Analyzed sentiment label distribution for balance, visualized brand-specific rating distributions, and examined statistical summaries of review lengths.
- Benchmark Model: CountVectorizer with Multinomial Naive Bayes
- Other Models: TfidfVectorizer with Logistic Regression, Pipeline and GridSearch
- Load pretrained word embedding model.
- Construct embedding layer using embedding matrix as weights.
- Train an LSTM with Word2Vec embedding (embedding layer => LSTM layer => dense layer).
- Compile and fit the model using log loss function and ADAM optimizer.
Generated summaries to capture key insights from the sentiment analysis results.
-
Performance and Efficiency:
- Intel processors are praised for their excellent performance in gaming, video editing, and other demanding applications.
- The energy efficiency of Intel processors is particularly appreciated, especially during times of energy crisis.
-
Customer Satisfaction:
- Users report high satisfaction with the smooth running and fast performance of Intel processors.
- Many customers highlight the processors as the best choice for gaming and creative professionals.
-
Features and Compatibility:
- Intel processors are valued for their compatibility with various motherboards and components.
- Features like multiple cores and high GHz ratings are highly regarded.
-
Customer Experience:
- Positive reviews often mention the enjoyable process of upgrading to Intel processors and the efficient performance once installed.
-
Delivery and Packaging Issues:
- Some customers experienced poor packaging, with processors rattling around loose inside the box or inadequately protected by bubble wrap.
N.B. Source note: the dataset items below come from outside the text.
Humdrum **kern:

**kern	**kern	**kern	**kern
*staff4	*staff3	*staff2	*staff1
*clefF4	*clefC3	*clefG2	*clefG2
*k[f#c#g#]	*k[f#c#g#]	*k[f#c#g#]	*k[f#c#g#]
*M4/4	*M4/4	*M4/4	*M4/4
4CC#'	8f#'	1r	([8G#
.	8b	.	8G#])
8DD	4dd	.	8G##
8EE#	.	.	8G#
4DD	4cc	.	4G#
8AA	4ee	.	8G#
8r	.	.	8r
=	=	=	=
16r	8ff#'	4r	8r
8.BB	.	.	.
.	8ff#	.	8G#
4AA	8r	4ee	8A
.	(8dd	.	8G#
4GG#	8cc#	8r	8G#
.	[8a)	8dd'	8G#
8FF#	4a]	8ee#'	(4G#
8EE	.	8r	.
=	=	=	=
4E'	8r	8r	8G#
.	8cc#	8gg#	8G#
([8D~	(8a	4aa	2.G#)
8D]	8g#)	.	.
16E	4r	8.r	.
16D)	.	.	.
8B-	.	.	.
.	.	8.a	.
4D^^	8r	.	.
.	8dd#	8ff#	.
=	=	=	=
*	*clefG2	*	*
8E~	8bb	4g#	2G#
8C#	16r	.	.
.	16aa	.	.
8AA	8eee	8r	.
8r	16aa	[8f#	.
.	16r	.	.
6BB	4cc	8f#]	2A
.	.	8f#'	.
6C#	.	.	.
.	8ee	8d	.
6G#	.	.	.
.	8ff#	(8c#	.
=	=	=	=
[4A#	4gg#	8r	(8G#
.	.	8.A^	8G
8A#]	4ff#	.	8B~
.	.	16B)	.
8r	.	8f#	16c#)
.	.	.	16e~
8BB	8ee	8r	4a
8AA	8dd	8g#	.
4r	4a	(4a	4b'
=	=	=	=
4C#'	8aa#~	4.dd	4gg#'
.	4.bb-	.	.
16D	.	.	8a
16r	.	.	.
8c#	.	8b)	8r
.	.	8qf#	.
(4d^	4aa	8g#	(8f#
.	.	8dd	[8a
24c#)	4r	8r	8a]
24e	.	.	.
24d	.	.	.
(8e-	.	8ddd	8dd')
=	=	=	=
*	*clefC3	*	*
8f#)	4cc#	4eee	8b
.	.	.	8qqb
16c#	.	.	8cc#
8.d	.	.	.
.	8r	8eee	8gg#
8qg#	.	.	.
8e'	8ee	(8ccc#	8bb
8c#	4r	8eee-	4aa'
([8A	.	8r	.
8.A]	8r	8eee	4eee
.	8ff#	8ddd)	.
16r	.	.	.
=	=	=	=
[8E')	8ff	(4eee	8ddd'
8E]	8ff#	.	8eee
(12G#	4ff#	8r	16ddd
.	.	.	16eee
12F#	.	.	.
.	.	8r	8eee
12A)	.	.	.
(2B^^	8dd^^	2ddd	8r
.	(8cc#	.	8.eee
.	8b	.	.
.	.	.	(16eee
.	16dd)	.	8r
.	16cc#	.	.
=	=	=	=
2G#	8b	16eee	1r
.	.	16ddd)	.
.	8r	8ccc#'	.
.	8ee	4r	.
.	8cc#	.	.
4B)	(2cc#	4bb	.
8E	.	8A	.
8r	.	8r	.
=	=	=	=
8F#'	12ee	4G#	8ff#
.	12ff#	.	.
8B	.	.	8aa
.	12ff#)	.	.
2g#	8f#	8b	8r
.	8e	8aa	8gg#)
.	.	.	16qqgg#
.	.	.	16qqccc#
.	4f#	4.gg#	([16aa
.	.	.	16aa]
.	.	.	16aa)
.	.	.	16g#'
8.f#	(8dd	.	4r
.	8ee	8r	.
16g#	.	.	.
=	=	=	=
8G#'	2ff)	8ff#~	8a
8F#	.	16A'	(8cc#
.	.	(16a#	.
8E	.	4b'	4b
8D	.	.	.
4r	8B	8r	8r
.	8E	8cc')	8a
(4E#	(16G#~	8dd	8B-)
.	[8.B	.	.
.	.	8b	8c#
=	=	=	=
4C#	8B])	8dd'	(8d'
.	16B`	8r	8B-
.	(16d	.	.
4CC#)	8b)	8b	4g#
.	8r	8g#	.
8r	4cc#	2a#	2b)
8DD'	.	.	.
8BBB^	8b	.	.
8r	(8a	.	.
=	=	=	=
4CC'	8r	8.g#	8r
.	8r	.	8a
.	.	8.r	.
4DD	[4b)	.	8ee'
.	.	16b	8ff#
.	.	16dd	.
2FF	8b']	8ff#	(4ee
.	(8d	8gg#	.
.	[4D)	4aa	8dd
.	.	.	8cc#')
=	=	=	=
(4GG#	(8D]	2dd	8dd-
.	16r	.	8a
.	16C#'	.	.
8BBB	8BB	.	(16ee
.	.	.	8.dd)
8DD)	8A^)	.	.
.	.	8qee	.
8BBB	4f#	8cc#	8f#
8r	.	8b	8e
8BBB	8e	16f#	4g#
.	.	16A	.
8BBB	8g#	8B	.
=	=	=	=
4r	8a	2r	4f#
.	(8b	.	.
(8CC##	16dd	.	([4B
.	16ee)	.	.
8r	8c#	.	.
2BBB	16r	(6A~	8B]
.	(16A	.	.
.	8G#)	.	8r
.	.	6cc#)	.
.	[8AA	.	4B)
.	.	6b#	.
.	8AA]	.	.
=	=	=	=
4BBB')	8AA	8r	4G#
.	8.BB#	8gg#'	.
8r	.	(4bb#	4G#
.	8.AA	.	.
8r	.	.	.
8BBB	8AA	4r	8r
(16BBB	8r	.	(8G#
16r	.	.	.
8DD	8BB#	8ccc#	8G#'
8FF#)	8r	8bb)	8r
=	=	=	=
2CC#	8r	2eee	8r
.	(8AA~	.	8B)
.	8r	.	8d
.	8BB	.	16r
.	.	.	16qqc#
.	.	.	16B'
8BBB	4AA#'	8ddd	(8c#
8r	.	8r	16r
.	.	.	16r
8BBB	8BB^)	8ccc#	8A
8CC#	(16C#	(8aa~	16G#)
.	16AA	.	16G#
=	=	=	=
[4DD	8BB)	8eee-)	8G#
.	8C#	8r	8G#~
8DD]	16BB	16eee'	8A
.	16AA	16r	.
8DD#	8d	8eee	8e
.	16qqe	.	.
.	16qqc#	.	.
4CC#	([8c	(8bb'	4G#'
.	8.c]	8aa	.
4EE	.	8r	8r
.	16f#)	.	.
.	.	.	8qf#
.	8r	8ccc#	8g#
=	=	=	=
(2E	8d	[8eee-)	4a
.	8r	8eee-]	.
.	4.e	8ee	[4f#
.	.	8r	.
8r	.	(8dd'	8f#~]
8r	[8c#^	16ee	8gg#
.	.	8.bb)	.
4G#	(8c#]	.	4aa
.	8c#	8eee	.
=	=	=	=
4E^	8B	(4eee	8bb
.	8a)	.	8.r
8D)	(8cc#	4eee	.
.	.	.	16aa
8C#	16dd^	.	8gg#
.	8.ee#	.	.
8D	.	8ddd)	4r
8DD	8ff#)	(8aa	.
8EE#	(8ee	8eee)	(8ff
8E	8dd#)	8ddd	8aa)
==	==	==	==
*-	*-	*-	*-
- Instances of receiving used or B-stock products instead of new items have been reported.
-
Quality Control:
- There are complaints about receiving defective or dysfunctional processors.
- Customers have faced issues with processors not performing as expected, requiring multiple adjustments to settings.
-
Performance Concerns:
- Overheating and the need to replace the stock heatsink fan with more efficient air coolers have been mentioned.
-
Cost vs. Performance:
- Some customers feel the high price of Intel processors does not always match the performance gain, leading to buyer’s remorse.
Strengths:
- Well-suited for tasks where order and past information are critical (e.g., sentiment analysis).
- Relatively easy to implement and interpret.
Weaknesses:
- Can struggle with very long sequences due to the vanishing gradient problem.
- May not efficiently capture relationships between distant elements.
Strengths:
- Excel at handling long sequences due to parallel processing and attention mechanism.
- Effective in learning relationships between distant elements.
Weaknesses:
- More computationally expensive to train compared to LSTMs.
- Interpretability can be challenging due to the "black box" nature of attention mechanisms.